Fortunately, the international humanitarian aid community has never been more prepared to address an epidemic in the Global South. Given this community’s experience with the 2013-16 Western African Ebola epidemic, it is well-positioned to respond to the new threat of COVID-19 Like COVID-19, Ebola has a long incubation period and infectious carriers can remain asymptomatic for up to 21 days. And like COVID-19, Ebola requires a coordinated response between all public health agencies—state and non-state—in order to track and halt the infection’s spread.  

In the African context, this effort often proves challenging. For one, Africa’s precarious medical care infrastructure and limited state capacities leave few resources available for addressing a spike in medical emergencies, let alone for taking preventative measures. Second, the abundance of refugees and internally displaced persons in the Chad Basin area make the region fertile ground for epidemics. Public health emergencies and the economic crises they often cause lead many people to flee in search of safer ground, oftentimes across international borders. A large-scale migration of potential carriers of an infectious disease is nothing short of disastrous, and can easily outweigh any local public health efforts to stop an epidemic. Especially in sub-Saharan Africa, addressing an epidemic requires a coordinated international effort. 

The Ebola epidemic taught international humanitarian organizations to work much more closely with one another and with host governments than they were used to previously. Like the COVID-19 epidemic, the cooperation of the entire population of several countries was required in order to stop the spread. Organizations like International Rescue Committee and Doctors Without Borders helped coordinate aid across borders—in particular in Guinea, Sierra Leone and Liberia—and worked closely with local health systems in order to contain the outbreak.

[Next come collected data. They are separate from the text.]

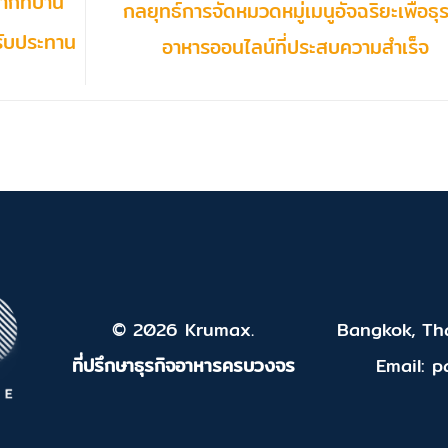
กที่บ้าน
กลยุทธ์การจัดหมวดหมู่เมนูอัจฉริยะเพื่อธุร
รับประทาน
อาหารออนไลน์ที่ประสบความสำเร็จ
© 2026 Krumax.
Bangkok, Tha
ที่ปรึกษาธุรกิจอาหารครบวงจร
Email:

Their activities ranged from instructing locals about safe burial practices that reduce Ebola transmission, distributing hygiene products, providing outpatient treatments, and helping surveil the epidemic’s progress—the type of aid that will be needed when COVID-19 hits, as well. At present, in part because of this previous outbreak, numerous humanitarian aid agencies are already deployed on the ground and are poised to address the new coronavirus.

One of the most important lessons from the Ebola epidemic was that the additional stress on local healthcare facilities came at the expense of treatment for patients suffering from other diseases—in particular, chronic ones like HIV. The CDC estimates that more than 10,000 lives were lost during the epidemic to other diseases like HIV, tuberculosis and malaria. As hospitals overflowed with Ebola patients and healthcare workers succumbed themselves to the disease, little funding or working hands were available to treat those diseases. Philanthropists wanting to make an effective intervention during COVID-19 should turn to one of the most commonly neglected aspects of epidemic interventions: continuing healthcare for all medical conditions and supporting the local healthcare systems in affected countries. Not only will this strategy help patients in need during the pandemic, it will also help the country sustain its independent healthcare sector in the long run. 

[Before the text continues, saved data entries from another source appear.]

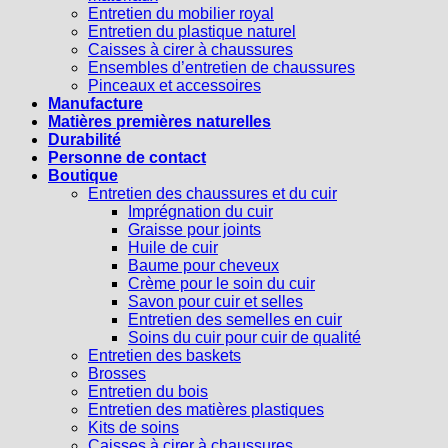
Entretien du mobilier royal
Entretien du plastique naturel
Caisses à cirer à chaussures
Ensembles d’entretien de chaussures
Pinceaux et accessoires
Manufacture
Matières premières naturelles
Durabilité
Personne de contact
Boutique
Entretien des chaussures et du cuir
Imprégnation du cuir
Graisse pour joints
Huile de cuir
Baume pour cheveux
Crème pour le soin du cuir
Savon pour cuir et selles
Entretien des semelles en cuir
Soins du cuir pour cuir de qualité
Entretien des baskets
Brosses
Entretien du bois
Entretien des matières plastiques
Kits de soins
Caisses à cirer à chaussures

To be sure, philanthropists have much to do in the U.S., and many populations here need their help—undocumented migrants and others who lack access to medical care, for one. However, unlike the U.S., many African countries have minimal medical care infrastructure, and there is an immediate need for international intervention before COVID-19 strikes. Humanitarian fundraising has an illustrious history: Photos and news from Nigeria during the 1967-70 Biafran War moved donors to organize the largest emergency airlift since the Berlin Airlift of 1948-49; the 1985 Live Aid campaign to aid those affected by the Ethiopian Famine raised $127 million with one concert. Organizing again for humanitarian aid for low-income countries should be the next item on the agenda in our response to COVID-19.

Shai M. Dromi is a lecturer on sociology at Harvard University. He is the author of “Above the Fray: The Red Cross and the Making of the Humanitarian NGO Sector.”